Wednesday in the Word
Yesterday was September 11th, and I'm sure for many of us, we remember it as the day flying was forever changed. As a flight attendant, there was something so chilling about visiting the memorial site in New York, and recognizing how if I became a flight attendant just two decades ago, I might have been on one of those flights.
I wonder if I were a flight attendant on those flights, what I would spend my last moments doing. Would I freak out and fend only for myself? Will I try to calm others down? Who would I call? Would I drop down to my knees and pray? Would I try to reach out to others and share about the love of Jesus? In these defining moments, what most matters to me? It's not a question I think I can answer, and to be honest, I don't want to be in a situation where I find out.
As I was reading through Matthew 25 about the Parable of the Ten Virgins, one verse stood out to me:
"Watch therefore, for you know neither the day nor the hour." - Matthew 25:13
In the context of this parable, we are warned against being unprepared. We need to pursue a personal relationship with God, because we don't know when it is our time to be judged. But what does it mean to be prepared?

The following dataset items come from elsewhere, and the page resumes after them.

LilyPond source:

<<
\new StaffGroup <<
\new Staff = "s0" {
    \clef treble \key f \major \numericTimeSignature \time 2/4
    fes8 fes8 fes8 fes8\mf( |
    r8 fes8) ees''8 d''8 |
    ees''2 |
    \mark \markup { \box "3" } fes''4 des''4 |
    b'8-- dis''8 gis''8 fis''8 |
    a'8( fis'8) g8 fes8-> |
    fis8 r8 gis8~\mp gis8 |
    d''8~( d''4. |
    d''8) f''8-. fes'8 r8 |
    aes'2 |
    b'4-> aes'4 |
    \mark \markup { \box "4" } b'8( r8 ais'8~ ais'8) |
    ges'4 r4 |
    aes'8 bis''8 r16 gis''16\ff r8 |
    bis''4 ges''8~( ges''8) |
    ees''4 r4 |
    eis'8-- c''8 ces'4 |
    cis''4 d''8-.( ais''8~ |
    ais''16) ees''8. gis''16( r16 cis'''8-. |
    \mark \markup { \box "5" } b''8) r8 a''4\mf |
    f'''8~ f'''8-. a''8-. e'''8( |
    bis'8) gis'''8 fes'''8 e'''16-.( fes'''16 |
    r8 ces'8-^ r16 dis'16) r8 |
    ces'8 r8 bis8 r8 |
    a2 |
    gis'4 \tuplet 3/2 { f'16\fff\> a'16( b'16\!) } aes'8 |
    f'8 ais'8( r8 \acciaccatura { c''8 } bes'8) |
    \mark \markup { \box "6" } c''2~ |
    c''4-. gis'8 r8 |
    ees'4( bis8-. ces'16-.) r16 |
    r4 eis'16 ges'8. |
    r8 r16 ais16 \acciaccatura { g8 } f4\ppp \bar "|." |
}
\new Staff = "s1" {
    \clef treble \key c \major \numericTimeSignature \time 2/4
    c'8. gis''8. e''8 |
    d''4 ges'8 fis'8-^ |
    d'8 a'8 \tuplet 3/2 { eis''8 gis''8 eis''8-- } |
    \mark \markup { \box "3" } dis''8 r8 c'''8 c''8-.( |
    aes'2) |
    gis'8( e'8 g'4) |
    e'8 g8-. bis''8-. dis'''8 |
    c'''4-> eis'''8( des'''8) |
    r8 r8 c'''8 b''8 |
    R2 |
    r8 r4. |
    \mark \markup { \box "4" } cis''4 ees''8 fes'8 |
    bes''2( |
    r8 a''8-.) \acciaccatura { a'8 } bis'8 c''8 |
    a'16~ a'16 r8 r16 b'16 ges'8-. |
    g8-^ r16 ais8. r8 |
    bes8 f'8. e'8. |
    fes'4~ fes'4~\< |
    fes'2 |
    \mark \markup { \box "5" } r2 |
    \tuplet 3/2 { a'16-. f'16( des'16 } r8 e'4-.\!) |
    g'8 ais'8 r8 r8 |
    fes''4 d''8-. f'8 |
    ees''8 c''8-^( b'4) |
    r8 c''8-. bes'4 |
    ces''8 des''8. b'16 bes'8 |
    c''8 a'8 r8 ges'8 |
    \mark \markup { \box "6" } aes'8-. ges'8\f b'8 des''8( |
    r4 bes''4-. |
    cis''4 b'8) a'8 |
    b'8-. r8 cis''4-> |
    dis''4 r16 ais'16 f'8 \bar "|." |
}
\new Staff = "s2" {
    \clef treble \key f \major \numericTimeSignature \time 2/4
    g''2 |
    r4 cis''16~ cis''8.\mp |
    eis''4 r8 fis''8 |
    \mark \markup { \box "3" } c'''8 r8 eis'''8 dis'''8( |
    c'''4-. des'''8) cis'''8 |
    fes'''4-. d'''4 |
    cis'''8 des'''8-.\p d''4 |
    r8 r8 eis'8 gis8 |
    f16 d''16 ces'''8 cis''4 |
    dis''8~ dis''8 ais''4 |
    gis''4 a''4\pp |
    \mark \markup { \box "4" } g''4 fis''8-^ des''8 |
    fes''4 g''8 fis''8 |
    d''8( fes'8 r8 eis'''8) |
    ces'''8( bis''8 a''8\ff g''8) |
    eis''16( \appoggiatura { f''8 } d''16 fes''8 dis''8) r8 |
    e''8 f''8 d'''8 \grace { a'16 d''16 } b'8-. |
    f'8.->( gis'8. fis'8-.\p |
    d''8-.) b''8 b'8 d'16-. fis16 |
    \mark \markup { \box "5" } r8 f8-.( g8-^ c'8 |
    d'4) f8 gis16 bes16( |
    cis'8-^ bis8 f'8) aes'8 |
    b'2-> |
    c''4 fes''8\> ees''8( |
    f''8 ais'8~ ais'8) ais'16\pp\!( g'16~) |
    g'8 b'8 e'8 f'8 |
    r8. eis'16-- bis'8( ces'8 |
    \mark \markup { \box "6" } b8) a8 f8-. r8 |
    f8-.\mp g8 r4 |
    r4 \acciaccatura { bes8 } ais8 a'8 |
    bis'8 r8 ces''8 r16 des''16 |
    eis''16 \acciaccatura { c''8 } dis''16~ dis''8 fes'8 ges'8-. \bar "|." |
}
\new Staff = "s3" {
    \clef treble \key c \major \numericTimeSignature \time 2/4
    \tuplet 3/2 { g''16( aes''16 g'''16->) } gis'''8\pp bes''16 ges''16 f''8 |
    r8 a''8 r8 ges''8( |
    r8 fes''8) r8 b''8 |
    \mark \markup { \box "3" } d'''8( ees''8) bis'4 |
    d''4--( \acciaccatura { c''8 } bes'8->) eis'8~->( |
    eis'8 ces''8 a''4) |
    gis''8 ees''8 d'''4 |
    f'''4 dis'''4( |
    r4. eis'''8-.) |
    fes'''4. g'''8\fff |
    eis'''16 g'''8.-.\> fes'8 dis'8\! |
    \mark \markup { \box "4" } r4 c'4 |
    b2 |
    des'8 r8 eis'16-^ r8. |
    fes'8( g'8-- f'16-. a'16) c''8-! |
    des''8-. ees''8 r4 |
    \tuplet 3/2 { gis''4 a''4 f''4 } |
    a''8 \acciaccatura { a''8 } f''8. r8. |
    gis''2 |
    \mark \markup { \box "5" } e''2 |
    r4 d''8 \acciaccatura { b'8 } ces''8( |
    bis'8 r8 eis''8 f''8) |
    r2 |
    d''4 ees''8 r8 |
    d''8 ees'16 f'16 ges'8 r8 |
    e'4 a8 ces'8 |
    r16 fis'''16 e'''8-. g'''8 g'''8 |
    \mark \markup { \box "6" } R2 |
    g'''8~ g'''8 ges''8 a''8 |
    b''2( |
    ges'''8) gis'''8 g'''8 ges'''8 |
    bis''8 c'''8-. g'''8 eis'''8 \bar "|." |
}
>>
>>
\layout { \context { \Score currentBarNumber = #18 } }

In this parable, the wise maidens refused to share, and therefore those who did not have oil for their lamps were late, and were shut out. Is the love of Christ the same way? Are we to refuse to share and let others be shut out of His Kingdom? Is that the meaning of being prepared? Aren't we supposedly given an abundance? Where is the overflow? How does this align with a merciful, loving God who has given life to all of us, only requiring that we believe?
Thankfully, this parable is followed by the Parable of the Talents (a year's wages, according to Google), where the main moral is that what you're given means nothing if you have nothing to show for it. Just as God commanded Adam and Eve to "Be fruitful and multiply", we are also commanded -- though not necessarily regarding populating the earth, we are still called to bear fruit and multiply the followers of Christ. God gave us life, so when we return, are we just returning our own souls, or also the souls of others? In the Parable of the Talents, three servants were given talents. While two of them returned back to their master twice the amount they were given, the last servant buried his talent, and only returned what he was given. This servant was called wicked, because he did nothing to give back more. As we serve God as our Lord and Saviour, shouldn't we want to give back more than we have been given? He has given us our full inheritance into the Kingdom of God, so shouldn't we help our Master to multiply? How can we stand to be still when there is no time left, but so many more lives to reach?
What does being "ready" mean? Do we just watch as death looms over us and overtakes us, and just do nothing as we accept our entry into Heaven's gates? Or do we take action, recognizing that we have been given a full inheritance, and try to help others to find their way in as well? At what point do we stop praying for God's interference with death, and instead pray for hearts to accept the life He has given us?